Look through the lines below and extract any with the word "content".
============
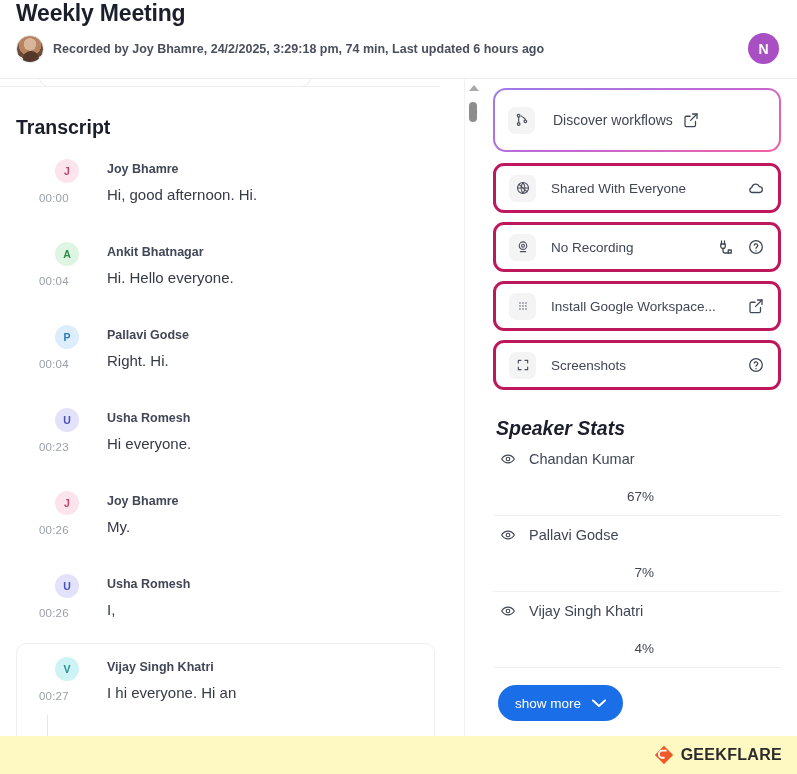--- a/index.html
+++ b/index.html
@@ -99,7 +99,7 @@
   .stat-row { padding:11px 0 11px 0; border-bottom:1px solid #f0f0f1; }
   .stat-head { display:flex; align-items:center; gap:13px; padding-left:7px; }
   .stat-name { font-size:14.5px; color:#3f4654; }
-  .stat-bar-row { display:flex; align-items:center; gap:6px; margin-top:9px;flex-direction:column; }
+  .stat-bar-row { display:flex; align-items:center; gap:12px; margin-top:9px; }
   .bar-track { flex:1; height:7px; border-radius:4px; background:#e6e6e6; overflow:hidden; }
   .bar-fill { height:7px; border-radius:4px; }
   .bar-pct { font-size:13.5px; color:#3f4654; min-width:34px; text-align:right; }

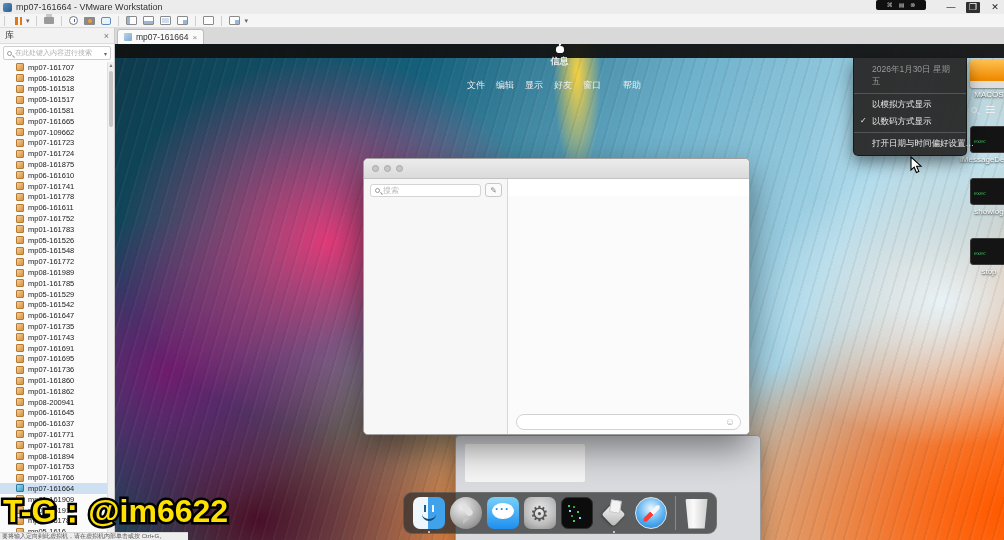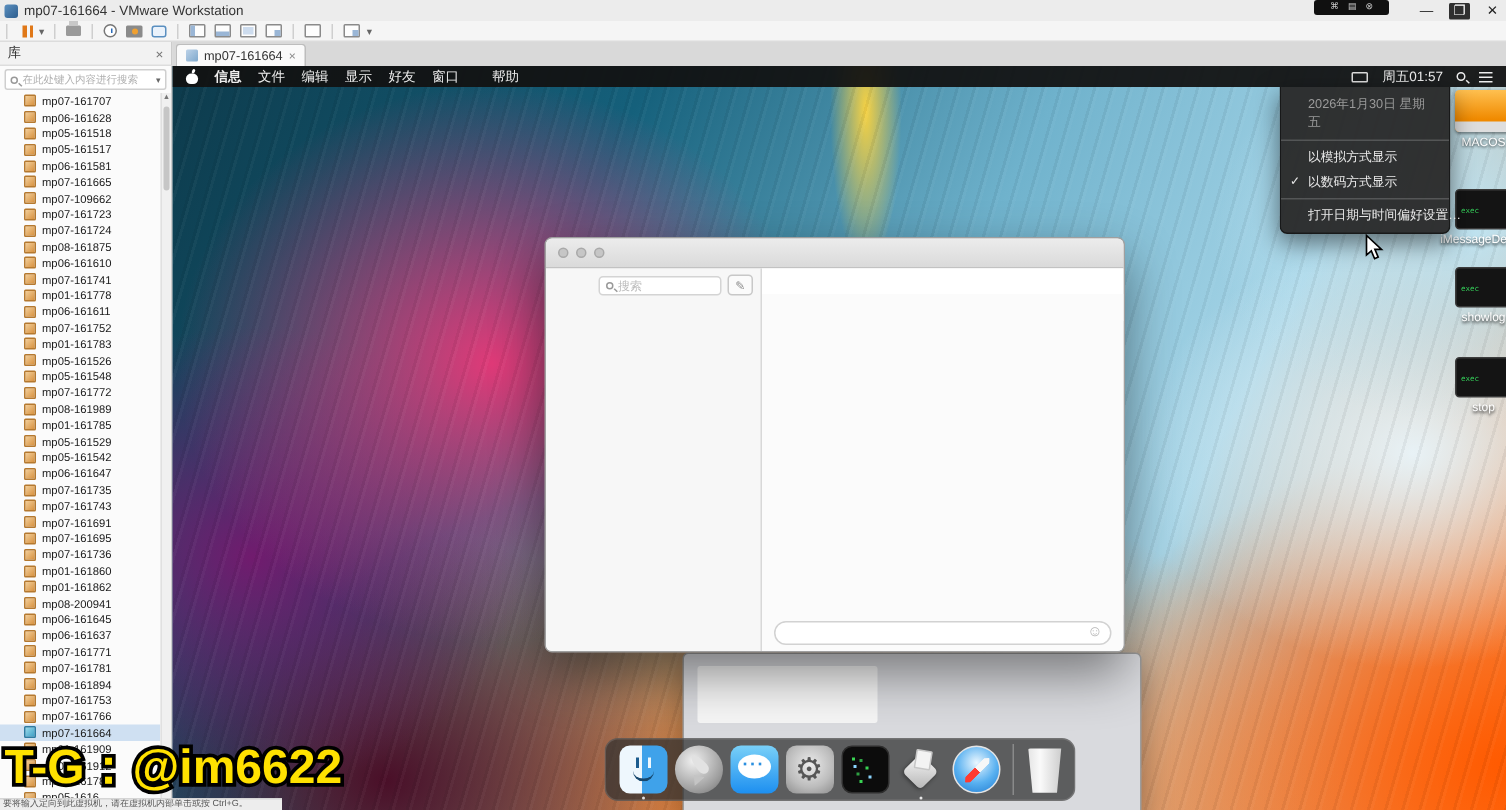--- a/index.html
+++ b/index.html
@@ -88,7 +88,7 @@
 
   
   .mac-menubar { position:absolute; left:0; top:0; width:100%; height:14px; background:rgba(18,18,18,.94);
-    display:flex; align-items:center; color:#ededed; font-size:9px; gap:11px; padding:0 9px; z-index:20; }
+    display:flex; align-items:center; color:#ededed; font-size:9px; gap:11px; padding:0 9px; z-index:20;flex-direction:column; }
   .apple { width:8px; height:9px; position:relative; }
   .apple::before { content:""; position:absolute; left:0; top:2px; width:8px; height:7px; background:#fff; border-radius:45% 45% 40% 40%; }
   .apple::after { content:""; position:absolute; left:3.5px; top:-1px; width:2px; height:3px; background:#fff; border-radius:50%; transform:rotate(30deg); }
============
> TASK ANSWER
   .apple::before { content:""; position:absolute; left:0; top:2px; width:8px; height:7px; background:#fff; border-radius:45% 45% 40% 40%; }
   .apple::after { content:""; position:absolute; left:3.5px; top:-1px; width:2px; height:3px; background:#fff; border-radius:50%; transform:rotate(30deg); }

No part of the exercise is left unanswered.